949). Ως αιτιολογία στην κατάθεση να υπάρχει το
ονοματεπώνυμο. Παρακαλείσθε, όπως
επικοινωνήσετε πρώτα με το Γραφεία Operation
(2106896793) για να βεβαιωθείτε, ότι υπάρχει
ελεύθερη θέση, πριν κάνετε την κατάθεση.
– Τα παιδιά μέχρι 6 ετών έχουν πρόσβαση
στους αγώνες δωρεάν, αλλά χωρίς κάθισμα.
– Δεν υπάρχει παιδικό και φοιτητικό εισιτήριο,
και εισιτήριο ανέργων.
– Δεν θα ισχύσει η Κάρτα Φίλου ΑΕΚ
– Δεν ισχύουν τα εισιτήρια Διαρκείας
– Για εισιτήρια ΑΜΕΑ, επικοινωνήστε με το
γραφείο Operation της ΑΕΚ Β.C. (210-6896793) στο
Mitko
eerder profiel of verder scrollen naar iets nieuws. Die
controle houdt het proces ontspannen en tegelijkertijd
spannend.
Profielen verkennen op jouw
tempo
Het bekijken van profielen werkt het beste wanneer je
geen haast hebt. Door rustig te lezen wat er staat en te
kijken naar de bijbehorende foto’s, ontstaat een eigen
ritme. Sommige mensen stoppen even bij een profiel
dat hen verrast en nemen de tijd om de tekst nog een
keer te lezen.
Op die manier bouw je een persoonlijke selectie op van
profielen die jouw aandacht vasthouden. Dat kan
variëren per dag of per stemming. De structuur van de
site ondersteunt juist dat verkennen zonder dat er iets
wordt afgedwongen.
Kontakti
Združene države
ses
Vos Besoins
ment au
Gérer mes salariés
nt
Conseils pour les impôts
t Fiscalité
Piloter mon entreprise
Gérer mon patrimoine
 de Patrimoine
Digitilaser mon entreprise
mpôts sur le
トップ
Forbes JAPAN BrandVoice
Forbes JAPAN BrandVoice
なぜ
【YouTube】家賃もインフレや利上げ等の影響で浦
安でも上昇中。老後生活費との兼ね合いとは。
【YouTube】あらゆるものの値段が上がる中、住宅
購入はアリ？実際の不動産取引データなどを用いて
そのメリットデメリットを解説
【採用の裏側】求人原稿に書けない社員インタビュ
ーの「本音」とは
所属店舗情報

++++++++++

TASK DESCRIPTION
Tally of lines with the word "iets": work out how many lines in the records hold it, and give that number only.

ANSWER AREA
2